#### Exercise instructions
Set down the line that has "Trustee DeJesus moved to adjourn." and each line beneath it, through the last line of the entries, exactly and with no others.

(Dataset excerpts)

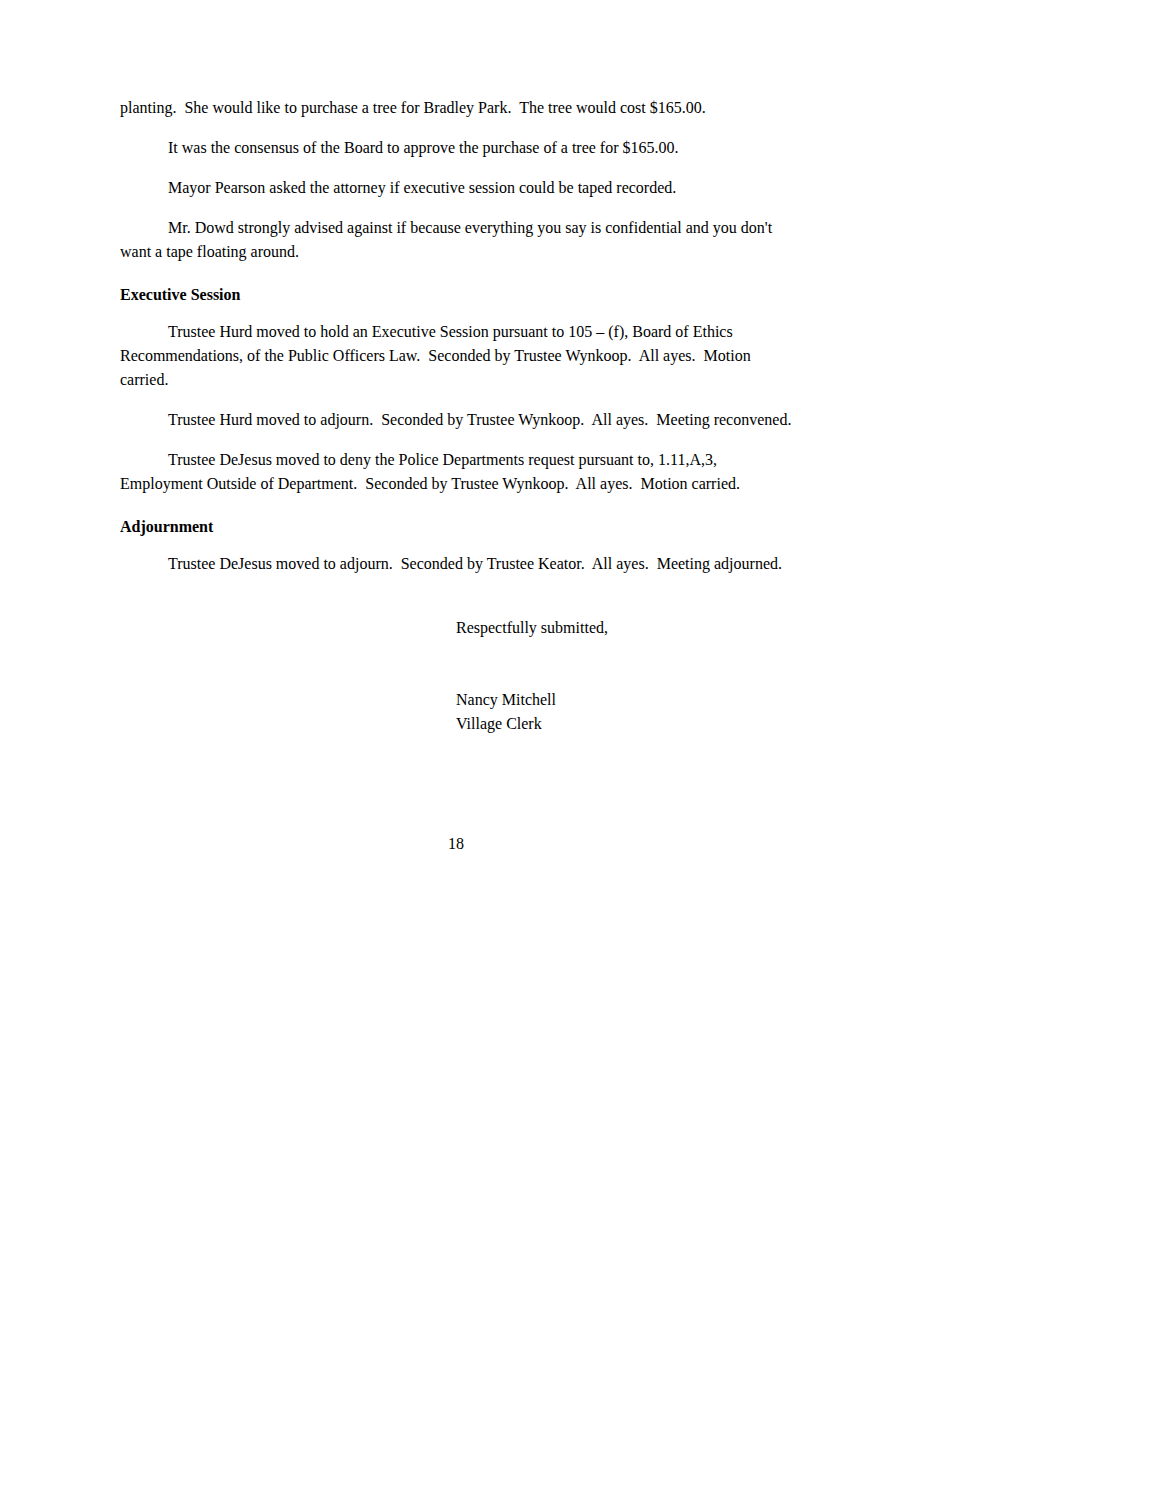planting. She would like to purchase a tree for Bradley Park. The tree would cost $165.00.
It was the consensus of the Board to approve the purchase of a tree for $165.00.
Mayor Pearson asked the attorney if executive session could be taped recorded.
Mr. Dowd strongly advised against if because everything you say is confidential and you don't want a tape floating around.
Executive Session
Trustee Hurd moved to hold an Executive Session pursuant to 105 – (f), Board of Ethics Recommendations, of the Public Officers Law. Seconded by Trustee Wynkoop. All ayes. Motion carried.
Trustee Hurd moved to adjourn. Seconded by Trustee Wynkoop. All ayes. Meeting reconvened.
Trustee DeJesus moved to deny the Police Departments request pursuant to, 1.11,A,3, Employment Outside of Department. Seconded by Trustee Wynkoop. All ayes. Motion carried.
Adjournment
Trustee DeJesus moved to adjourn. Seconded by Trustee Keator. All ayes. Meeting adjourned.
Respectfully submitted,
Nancy Mitchell
Village Clerk
18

#### Output below
Trustee DeJesus moved to adjourn. Seconded by Trustee Keator. All ayes. Meeting adjourned.
Respectfully submitted,
Nancy Mitchell
Village Clerk
18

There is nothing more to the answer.